# What do you think of the Paris Tack Lafitte Series Close Contact English Horse Saddle



## brizzybug5 (May 22, 2018)

I have been looking for a Close contact english saddle, but trying not to break the bank. I found this saddle, and all of the reviews i have seen have been pretty good, but just wanted to see others opinions on it. It is the Paris Tack Lafitte Series Close Contact English Saddle. It is $350 Dollars.:cowboy:


----------



## my2geldings (Feb 18, 2008)

Never heard of it. Is it synthetic? it looks like the wintec clothes contact saddle. Of all the starter saddles you could get this one looks a little better than most.


----------



## ThoroughbredBug (Jan 18, 2017)

Personally... I think it's hideous lol However both the dressage and close contact saddles I currently own, use, and _adore_ are ugly as all get out. But they fit me and my horse, and are well made and in fantastic condition. I bought both used, the dressage saddle for $125 and the close contact for $80. They're both between 8-10 years old, the dressage saddle pushing 10... But I don't show above local stuff, if at all, so look means very little. I say if it fits you and the horse, is well made, and in good condition you should go for it.

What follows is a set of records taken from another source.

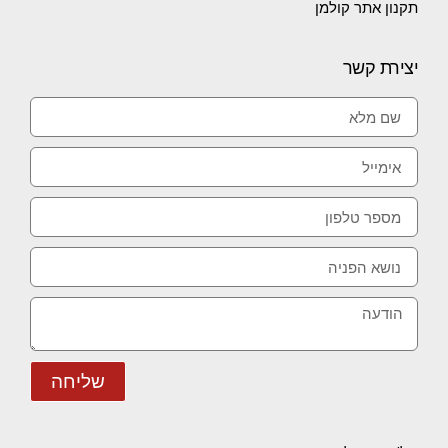
תקנון אתר קולמן
יצירת קשר
שליחה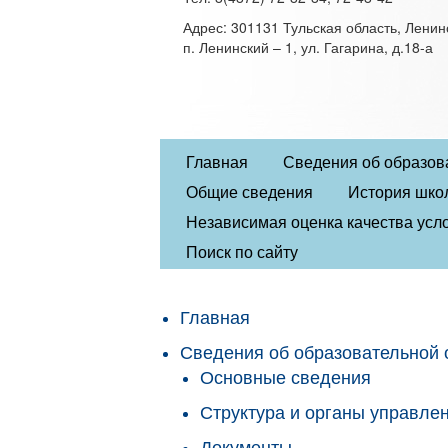
Адрес: 301131 Тульская область, Ленин
п. Ленинский – 1, ул. Гагарина, д.18-а
Главная
Сведения об образов
Общие сведения
История шко
Независимая оценка качества усло
Поиск по сайту
Главная
Сведения об образовательной 
Основные сведения
Структура и органы управле
Документы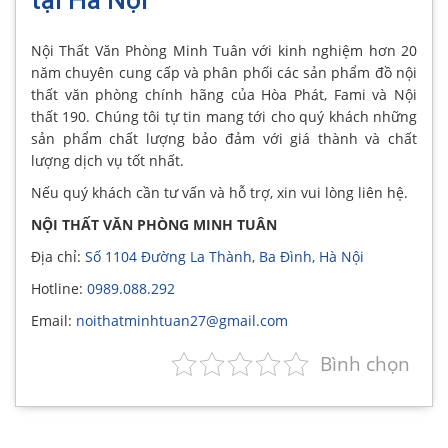
Nội Thất Văn Phòng Minh Tuân với kinh nghiệm hơn 20
năm chuyên cung cấp và phân phối các sản phẩm đồ nội
thất văn phòng chính hãng của Hòa Phát, Fami và Nội
thất 190. Chúng tôi tự tin mang tới cho quý khách những
sản phẩm chất lượng bảo đảm với giá thành và chất
lượng dịch vụ tốt nhất.
Nếu quý khách cần tư vấn và hỗ trợ, xin vui lòng liên hệ.
NỘI THẤT VĂN PHÒNG MINH TUÂN
Địa chỉ:
Số 1104 Đường La Thành, Ba Đình, Hà Nội
Hotline:
0989.088.292
Email:
noithatminhtuan27@gmail.com
Bình chọn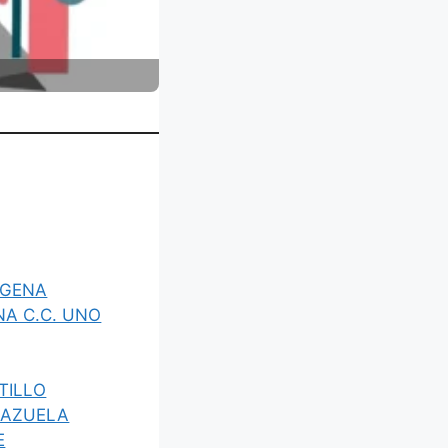
AGENA
A C.C. UNO
TILLO
LAZUELA
E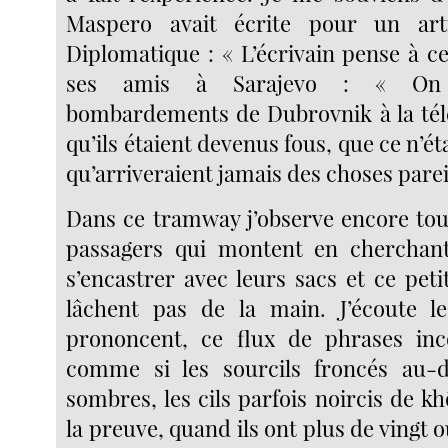
Maspero avait écrite pour un ar
Diplomatique : « L’écrivain pense à ce
ses amis à Sarajevo : « On r
bombardements de Dubrovnik à la télé,
qu’ils étaient devenus fous, que ce n’ét
qu’arriveraient jamais des choses pareil
Dans ce tramway j’observe encore tous
passagers qui montent en cherchan
s’encastrer avec leurs sacs et ce peti
lâchent pas de la main. J’écoute le
prononcent, ce flux de phrases inc
comme si les sourcils froncés au-
sombres, les cils parfois noircis de k
la preuve, quand ils ont plus de vingt o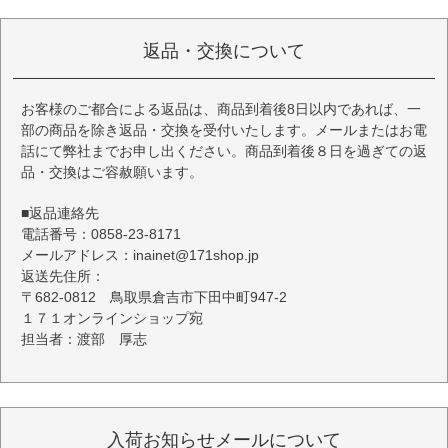
返品・交換について
お客様のご都合による返品は、商品到着後8日以内であれば、一
部の商品を除き返品・交換を受付いたします。メールまたはお電
話にて弊社までお申し出ください。商品到着後８日を過ぎての返
品・交換はご容赦願います。
■返品連絡先
電話番号：0858-23-8171
メールアドレス：inainet@171shop.jp
返送先住所：
〒682-0812 鳥取県倉吉市下田中町947-2
１７１オンラインショップ宛
担当者：渡部 厚志
入荷お知らせメールについて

Here's a pic of the cc, cant seem to find one of my dressage saddle anywhere without me in it blocking the view haha


----------



## horselovinguy (Oct 1, 2013)

http://www.horsetackreview.com/review-display.php?ID=5702

The above is a review, only one was made from all the purchasers of said saddle...
I'm not going to say yes or no but am going to say _be very careful_ of the quality when a "new" saddle costs $350 and a entry level saddle on www.doversaddlery.com, www.statelinetack.com, www.horse.com, www.chicksaddlery.com website is near $600 or more....


You live in Washington state by your sign-in information...
I would strongly suggest you look at Craigslist listings, local tack shops and online sale pages for a name brand used close contact saddle.
You can probably, in fact I saw quite a few listings for nice saddles in a variety of sizes for not quite what you would be looking to spend...
Quality costs money...
Craftsmanship, leather that saddles are made from, good quality trees are what make saddles costly...
When you factor in those items and new the saddle sells for $350...making the business seller a profit...
_How good a quality are you really purchasing?_
2 year warranty on the saddle tree...tells me a lot about that quality.
Most any quality saddle manufacturer today is a minimum of 5 years on the tree alone...

Synthetic is cheaper to make than leather...
I do not like synthetic, but I think in this case it might be the smarter thing to consider...
Look at quality made synthetic to stay in your budget or look for a used leather saddle with a manufacturer name you recognize....
I think I would pass on the saddle you mention...
_sorry._
:runninghorse2:_..._
_jmo...
_


----------



## EdmontonHorseGal (Jun 2, 2013)

any new saddle that cheap is not going to be high quality or could possibly even hurt your horse due to shoddy craftsmanship in the tree.

i would stear clear and instead find a used good quality/brand name saddle instead as horselovinguy suggested, on your local classifieds type sites (craigslist etc). this way you can also try it on your horse and ride in it prior to purchasing to ensure it fits well for both you and the horse.


----------